> **Ваши задания**:
[1] Назовите всех психологов, фамилии которых приводятся в тексте о личности.
[2] Выпишите без изменений из текста о личности отрывок начиная со слов «деятельности по самовоспитанию» и заканчивая словами «потребностей и мотивов.».

> **Текст страницы**:
= = = = = = =
Тем не менее взгляды С. Л. Рубинштейна на личность получили в советской психологии значительный резонанс. Во всяком случае и Г. С. Костюк, и А. Г. Ковалев, и К. К. Платонов, и многие другие психологи часто исходят из положений, высказанных С. Л. Рубинштейном. Так, например, А. Г. Ковалев также склонен отождествлять понятие личности с понятием человека [81]. Правда, он оговаривается, что личность — это «человек как член общества», но ведь всякий человек является членом общества, так что эта оговорка мало что изменяет в указанном определении. А. Г. Ковалев, в отличие от С. Л. Рубинштейна, не ограничивается лишь теоретическим исследованием проблем личности. Ему и его сотрудникам принадлежит заслуга конкретно-психологического, подчас даже экспериментального, изучения отдельных сторон и качеств личности ребенка; он собрал значительный материал о формировании у школьников самосознания и

137

деятельности по самовоспитанию и провел некоторые другие исследования. Однако беда всех конкретно-психологических исследований А. Г. Ковалева, как нам кажется, заключается в том, что, изучая ту или иную сторону личности, он изменяет им же самим выдвигаемому принципу — изучать отдельные стороны и проявления личности в их функциональной роли по отношению к целостной характеристике ребенка, и прежде всего к характеристике его потребностей и мотивов.
= = = = = = =
> **Представленные данные**:

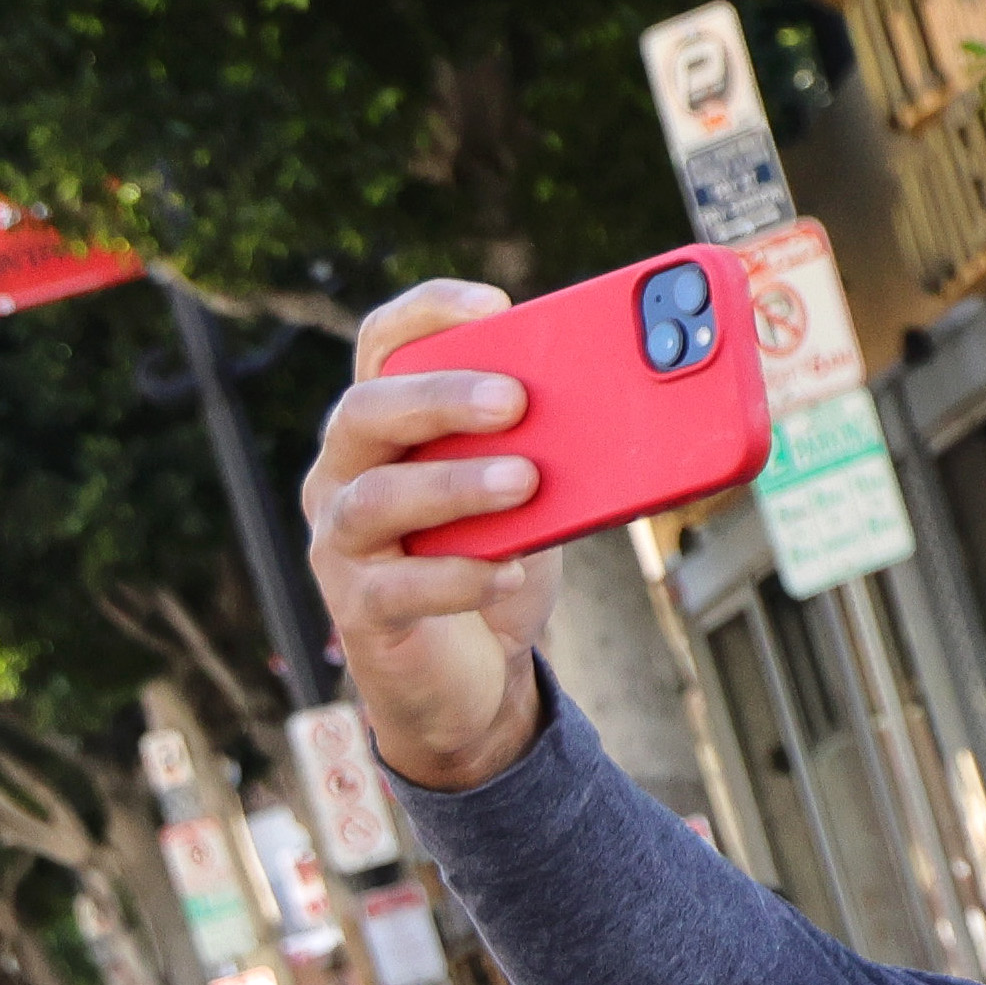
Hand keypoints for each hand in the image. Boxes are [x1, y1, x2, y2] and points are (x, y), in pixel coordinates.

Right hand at [303, 284, 554, 796]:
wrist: (474, 680)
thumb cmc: (497, 562)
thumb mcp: (534, 498)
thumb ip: (556, 450)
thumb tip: (643, 409)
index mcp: (386, 428)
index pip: (382, 345)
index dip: (427, 313)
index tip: (495, 303)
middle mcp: (345, 474)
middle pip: (368, 410)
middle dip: (441, 397)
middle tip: (516, 400)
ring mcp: (342, 543)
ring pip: (375, 498)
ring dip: (454, 485)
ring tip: (525, 482)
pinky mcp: (362, 611)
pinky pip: (398, 587)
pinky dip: (457, 576)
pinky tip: (507, 568)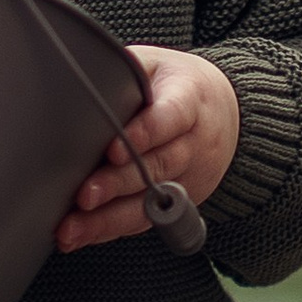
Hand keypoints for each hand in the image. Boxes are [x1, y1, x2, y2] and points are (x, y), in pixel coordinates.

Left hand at [55, 49, 239, 252]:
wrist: (229, 115)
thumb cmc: (177, 87)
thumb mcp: (156, 65)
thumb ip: (126, 72)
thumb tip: (85, 76)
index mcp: (190, 100)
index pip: (170, 117)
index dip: (144, 134)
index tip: (112, 150)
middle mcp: (195, 143)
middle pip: (158, 166)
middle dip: (119, 184)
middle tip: (84, 195)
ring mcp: (190, 177)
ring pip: (150, 202)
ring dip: (109, 218)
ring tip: (72, 229)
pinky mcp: (180, 201)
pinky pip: (145, 219)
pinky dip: (111, 229)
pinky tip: (82, 235)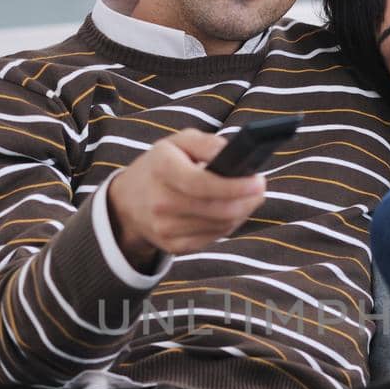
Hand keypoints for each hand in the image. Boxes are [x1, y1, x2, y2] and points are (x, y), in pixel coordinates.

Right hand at [107, 129, 265, 259]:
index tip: (258, 182)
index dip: (234, 186)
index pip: (201, 184)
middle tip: (260, 188)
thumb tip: (236, 154)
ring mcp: (165, 228)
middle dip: (247, 200)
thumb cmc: (163, 165)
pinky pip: (213, 237)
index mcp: (161, 169)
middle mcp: (160, 202)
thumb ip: (208, 144)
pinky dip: (228, 224)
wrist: (129, 201)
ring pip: (220, 226)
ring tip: (247, 197)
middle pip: (217, 210)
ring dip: (241, 212)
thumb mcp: (180, 142)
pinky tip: (229, 211)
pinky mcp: (173, 246)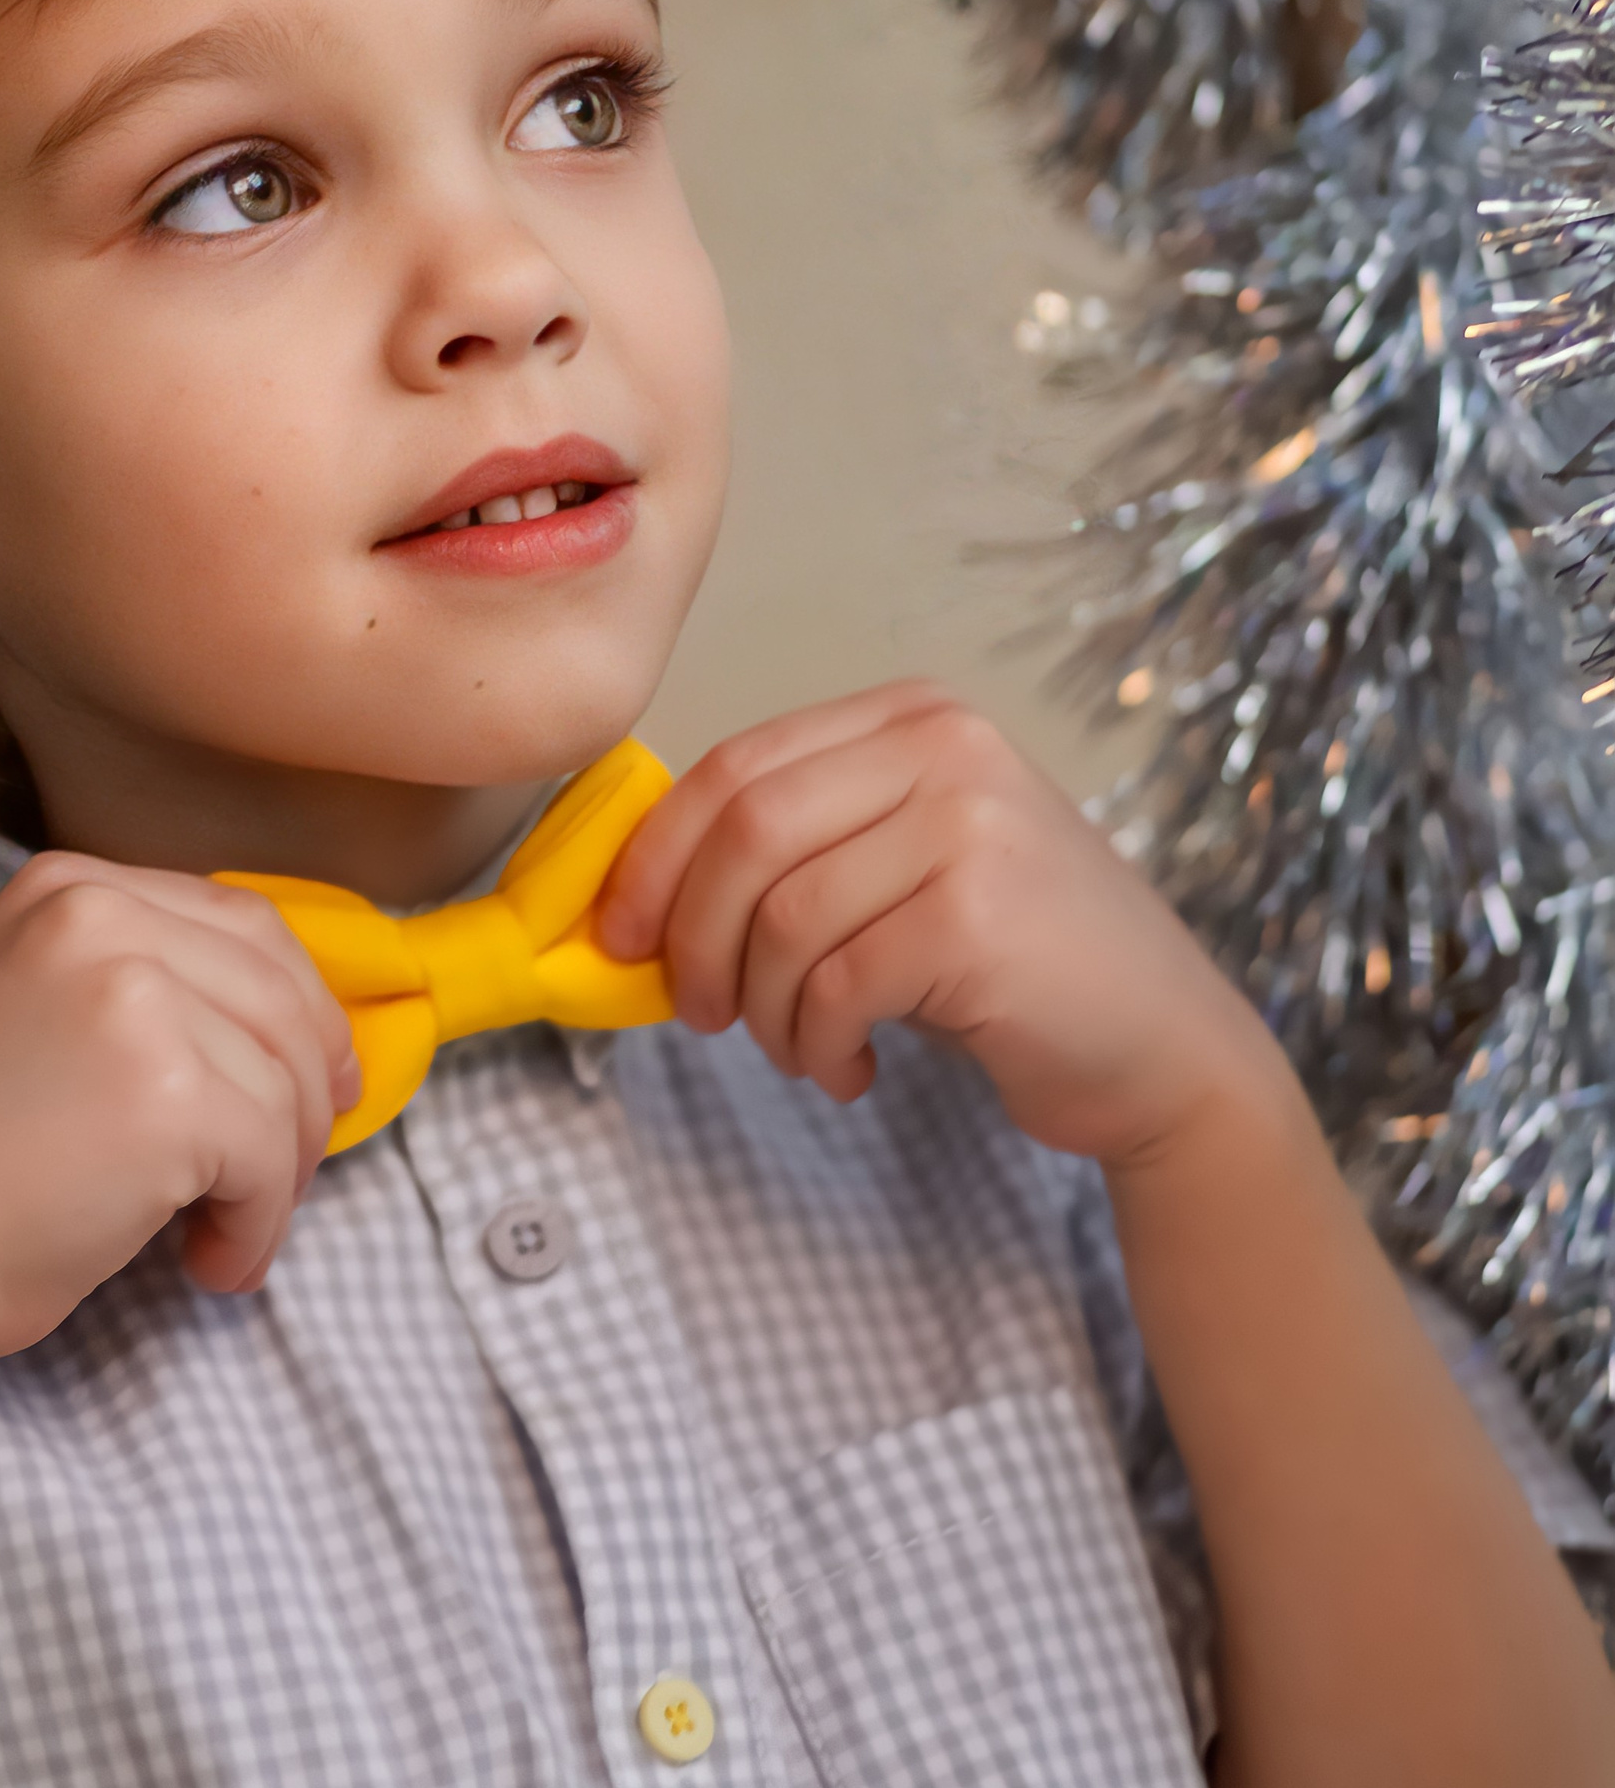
= = = = = = =
> **Список ответов**:
[1] С. Л. Рубинштейн, Г. С. Костюк, А. Г. Ковалев, К. К. Платонов

[2]
деятельности по самовоспитанию и провел некоторые другие исследования. Однако беда всех конкретно-психологических исследований А. Г. Ковалева, как нам кажется, заключается в том, что, изучая ту или иную сторону личности, он изменяет им же самим выдвигаемому принципу — изучать отдельные стороны и проявления личности в их функциональной роли по отношению к целостной характеристике ребенка, и прежде всего к характеристике его потребностей и мотивов.